Provided data section start
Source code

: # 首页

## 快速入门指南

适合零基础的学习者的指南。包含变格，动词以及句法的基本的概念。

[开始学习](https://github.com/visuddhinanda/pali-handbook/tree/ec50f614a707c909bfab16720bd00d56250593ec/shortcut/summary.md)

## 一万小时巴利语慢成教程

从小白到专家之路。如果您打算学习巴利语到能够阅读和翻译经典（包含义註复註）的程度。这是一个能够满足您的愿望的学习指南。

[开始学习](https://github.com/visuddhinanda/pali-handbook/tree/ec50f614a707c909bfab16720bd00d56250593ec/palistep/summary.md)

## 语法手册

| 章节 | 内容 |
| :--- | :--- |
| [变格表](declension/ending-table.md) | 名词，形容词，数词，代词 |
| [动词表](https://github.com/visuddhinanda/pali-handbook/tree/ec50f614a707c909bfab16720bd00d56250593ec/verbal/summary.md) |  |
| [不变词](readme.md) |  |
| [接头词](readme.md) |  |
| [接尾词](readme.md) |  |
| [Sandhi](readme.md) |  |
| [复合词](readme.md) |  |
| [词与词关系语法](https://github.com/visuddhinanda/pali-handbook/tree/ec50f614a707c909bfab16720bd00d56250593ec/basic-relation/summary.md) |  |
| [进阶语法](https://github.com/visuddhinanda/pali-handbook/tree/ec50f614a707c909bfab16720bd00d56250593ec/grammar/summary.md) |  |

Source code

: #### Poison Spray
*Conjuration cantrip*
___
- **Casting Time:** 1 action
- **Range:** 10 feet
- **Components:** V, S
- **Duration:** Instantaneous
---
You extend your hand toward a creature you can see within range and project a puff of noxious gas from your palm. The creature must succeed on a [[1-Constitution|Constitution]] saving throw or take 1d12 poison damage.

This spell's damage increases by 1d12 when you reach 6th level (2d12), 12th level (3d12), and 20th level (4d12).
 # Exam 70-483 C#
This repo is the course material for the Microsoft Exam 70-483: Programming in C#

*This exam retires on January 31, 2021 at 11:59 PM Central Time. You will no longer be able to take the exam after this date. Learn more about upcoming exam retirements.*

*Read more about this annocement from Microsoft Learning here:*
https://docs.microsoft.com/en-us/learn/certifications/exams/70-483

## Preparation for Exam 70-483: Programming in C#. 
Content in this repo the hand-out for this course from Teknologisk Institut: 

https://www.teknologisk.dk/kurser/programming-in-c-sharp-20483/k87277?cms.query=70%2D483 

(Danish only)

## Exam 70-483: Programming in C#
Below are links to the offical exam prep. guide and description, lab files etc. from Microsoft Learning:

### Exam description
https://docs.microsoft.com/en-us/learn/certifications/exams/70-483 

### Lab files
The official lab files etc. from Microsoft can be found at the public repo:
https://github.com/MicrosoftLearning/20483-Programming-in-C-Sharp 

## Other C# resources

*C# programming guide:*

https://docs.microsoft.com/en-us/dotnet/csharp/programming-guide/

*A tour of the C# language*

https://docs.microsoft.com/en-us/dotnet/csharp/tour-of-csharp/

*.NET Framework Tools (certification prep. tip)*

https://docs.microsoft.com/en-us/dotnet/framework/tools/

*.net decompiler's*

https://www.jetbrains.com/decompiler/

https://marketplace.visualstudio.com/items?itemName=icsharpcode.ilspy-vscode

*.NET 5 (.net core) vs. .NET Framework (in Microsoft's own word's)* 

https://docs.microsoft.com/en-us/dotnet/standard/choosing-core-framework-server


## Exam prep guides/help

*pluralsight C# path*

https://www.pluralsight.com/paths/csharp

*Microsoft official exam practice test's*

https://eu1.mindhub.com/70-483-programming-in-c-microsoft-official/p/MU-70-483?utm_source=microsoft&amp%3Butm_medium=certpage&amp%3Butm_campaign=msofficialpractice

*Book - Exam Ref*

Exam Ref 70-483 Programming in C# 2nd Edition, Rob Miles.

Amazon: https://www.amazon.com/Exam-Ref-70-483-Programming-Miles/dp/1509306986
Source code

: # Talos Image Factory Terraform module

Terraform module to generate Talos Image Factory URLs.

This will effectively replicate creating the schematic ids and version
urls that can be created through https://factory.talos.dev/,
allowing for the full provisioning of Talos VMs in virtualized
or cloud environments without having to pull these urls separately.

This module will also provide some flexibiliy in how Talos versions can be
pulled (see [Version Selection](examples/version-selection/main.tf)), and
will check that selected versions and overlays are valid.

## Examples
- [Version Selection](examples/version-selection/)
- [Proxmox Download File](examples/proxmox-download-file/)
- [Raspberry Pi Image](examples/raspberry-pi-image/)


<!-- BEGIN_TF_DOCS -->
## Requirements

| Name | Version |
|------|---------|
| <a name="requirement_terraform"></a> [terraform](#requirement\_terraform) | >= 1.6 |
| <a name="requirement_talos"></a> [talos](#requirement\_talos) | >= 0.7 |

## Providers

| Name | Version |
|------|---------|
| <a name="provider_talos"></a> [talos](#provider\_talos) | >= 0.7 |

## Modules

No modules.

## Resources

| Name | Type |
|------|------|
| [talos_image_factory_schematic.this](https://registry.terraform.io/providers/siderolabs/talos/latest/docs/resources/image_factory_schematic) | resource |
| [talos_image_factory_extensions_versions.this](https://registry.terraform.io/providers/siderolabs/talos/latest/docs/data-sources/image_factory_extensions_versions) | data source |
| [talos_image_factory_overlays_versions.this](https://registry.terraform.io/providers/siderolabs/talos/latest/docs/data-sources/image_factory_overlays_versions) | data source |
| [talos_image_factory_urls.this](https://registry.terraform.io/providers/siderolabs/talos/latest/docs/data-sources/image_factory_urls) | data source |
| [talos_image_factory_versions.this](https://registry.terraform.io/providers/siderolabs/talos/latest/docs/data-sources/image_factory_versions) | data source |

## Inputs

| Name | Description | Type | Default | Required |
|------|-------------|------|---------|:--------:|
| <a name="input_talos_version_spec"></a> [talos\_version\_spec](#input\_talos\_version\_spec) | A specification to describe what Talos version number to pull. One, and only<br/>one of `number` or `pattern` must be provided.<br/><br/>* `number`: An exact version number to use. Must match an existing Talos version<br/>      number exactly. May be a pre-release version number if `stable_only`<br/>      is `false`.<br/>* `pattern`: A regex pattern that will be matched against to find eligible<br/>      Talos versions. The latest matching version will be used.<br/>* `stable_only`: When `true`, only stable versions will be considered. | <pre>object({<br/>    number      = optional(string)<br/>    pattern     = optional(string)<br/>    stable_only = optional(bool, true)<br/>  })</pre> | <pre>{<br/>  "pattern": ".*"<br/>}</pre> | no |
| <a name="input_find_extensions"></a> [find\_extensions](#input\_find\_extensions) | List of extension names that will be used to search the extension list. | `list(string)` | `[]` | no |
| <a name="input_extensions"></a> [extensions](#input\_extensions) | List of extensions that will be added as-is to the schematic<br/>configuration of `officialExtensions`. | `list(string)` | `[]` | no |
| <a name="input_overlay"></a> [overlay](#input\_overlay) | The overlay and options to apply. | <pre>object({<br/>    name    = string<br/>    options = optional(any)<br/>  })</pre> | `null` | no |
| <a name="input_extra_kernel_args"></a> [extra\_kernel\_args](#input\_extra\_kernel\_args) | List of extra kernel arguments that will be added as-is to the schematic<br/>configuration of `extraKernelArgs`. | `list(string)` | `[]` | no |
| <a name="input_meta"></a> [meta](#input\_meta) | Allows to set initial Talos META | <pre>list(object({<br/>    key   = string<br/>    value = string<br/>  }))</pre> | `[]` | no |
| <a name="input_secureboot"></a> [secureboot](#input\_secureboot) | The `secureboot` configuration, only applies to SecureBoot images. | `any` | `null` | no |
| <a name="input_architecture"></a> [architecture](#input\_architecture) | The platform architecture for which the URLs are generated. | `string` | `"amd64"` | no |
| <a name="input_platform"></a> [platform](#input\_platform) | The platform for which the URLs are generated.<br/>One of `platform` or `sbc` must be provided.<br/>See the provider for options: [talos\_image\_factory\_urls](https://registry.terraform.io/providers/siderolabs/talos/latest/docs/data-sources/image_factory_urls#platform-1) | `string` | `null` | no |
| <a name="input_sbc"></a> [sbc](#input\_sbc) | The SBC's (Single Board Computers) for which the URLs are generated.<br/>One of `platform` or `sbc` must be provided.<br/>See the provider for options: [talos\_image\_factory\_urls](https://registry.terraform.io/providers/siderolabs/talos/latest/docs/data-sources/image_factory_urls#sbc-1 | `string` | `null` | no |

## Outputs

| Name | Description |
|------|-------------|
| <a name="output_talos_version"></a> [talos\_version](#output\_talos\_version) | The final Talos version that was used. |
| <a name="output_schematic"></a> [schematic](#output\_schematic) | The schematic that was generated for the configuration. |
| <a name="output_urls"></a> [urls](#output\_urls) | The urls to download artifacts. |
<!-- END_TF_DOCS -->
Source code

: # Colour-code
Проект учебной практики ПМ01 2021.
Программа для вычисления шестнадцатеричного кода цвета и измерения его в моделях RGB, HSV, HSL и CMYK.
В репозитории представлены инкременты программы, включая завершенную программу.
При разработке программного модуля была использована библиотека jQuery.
Provided data section end
To-do item =>
When a line in the records above contains the word "dotnet", copy it.

Written response =>
https://docs.microsoft.com/en-us/dotnet/csharp/programming-guide/
https://docs.microsoft.com/en-us/dotnet/csharp/tour-of-csharp/
https://docs.microsoft.com/en-us/dotnet/framework/tools/
https://docs.microsoft.com/en-us/dotnet/standard/choosing-core-framework-server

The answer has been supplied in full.